Blessed be the tie that binds
Our hearts in Christian love;
The fellowship of kindred minds
Is like to that above”
Before our Father's throne
We pour our ardent prayers;
Our fears, our hopes, our aims are one.
Our comforts and our cares.
We share our mutual woes
Our mutual burdens bear:
And often for each other flows
The sympathising tear.
More than ever before John Fawcett fed and guarded his flock of people. A new Church building seating 600 people was built just a few miles away at Hebden Bridge.
There John opened a Day School, and a training school for young preachers. He went on to write many things of value. His “Essay on Anger” delighted King George the Third who offered him any benefit he could bestow. John replied that he lived among his own people, enjoyed their love, and he needed nothing which even a king could supply.
For 54 years John and Mary served that congregation first at Wainsgate and then at Hebden Bridge. In 1816 aged 76 John's health failed and he decided the time had come to give up his pastoral work. A Grand Meeting was organised. Friends and co-workers came together from half a century of his ministry all alike gaining the presentiment that they “would see his face no more”. He rose and preached from Joshua 23 verse 14 “I am this day going the way of all the earth”. The earthly ties that had been so strong were superseded by heavenly ties, first formed 62 years earlier at that great meeting of 20,000 in the field where George Whitefield had preached, and on July 25th 1817. John in his 78th year went to be forever with the LORD.
When we asunder part,
It gives us inward pain;
But we shall soon be joined in heart,
And hope to meet again
This glorious hope revives
Our courage by the way.
While each in expectation lives
and longs to see the day.
From sorrow, toil and pain,
And sin, we shall be free:
And perfect love and friendship reign
Through all Eternity.
The Lord greatly blessed the Carter's Lane congregation calling to it Dr John Rippon who served it for over 60 years. The Lord also blessed the Wainsgate congregation as He can bless you, and your congregation. His people in your hands.

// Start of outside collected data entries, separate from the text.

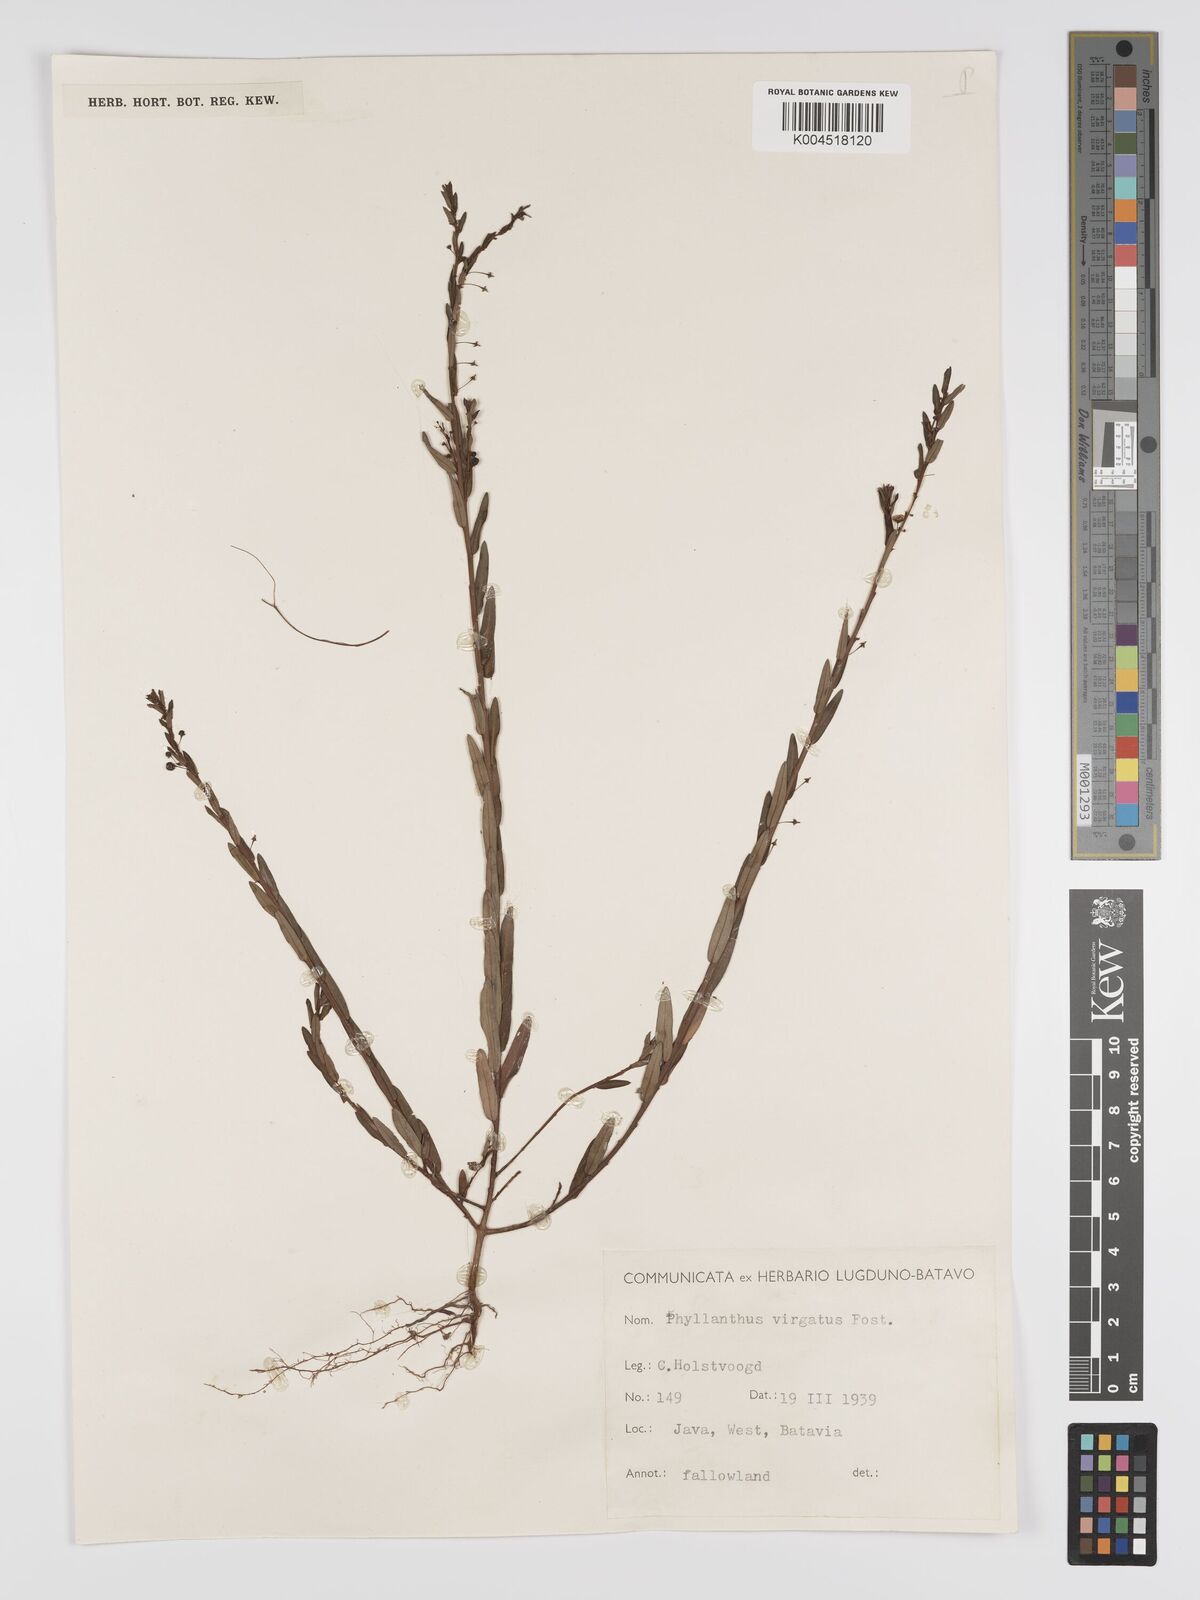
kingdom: Plantae
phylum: Tracheophyta
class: Magnoliopsida
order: Malpighiales
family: Phyllanthaceae
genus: Phyllanthus
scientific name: Phyllanthus virgatus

Any minister or preacher reading this see that it means you, and some young people too who are on the threshold of committed lives of service.
Yet everyone of us touch the lives of other people and through us God can help and bless them even those who at present do not believe and even deny the existence of God, for God's power is greater than any of us, or all of us together.
So at the beginning of a new year take heart, exercise courage, be faithful to those around you, trust God and let Him work through you.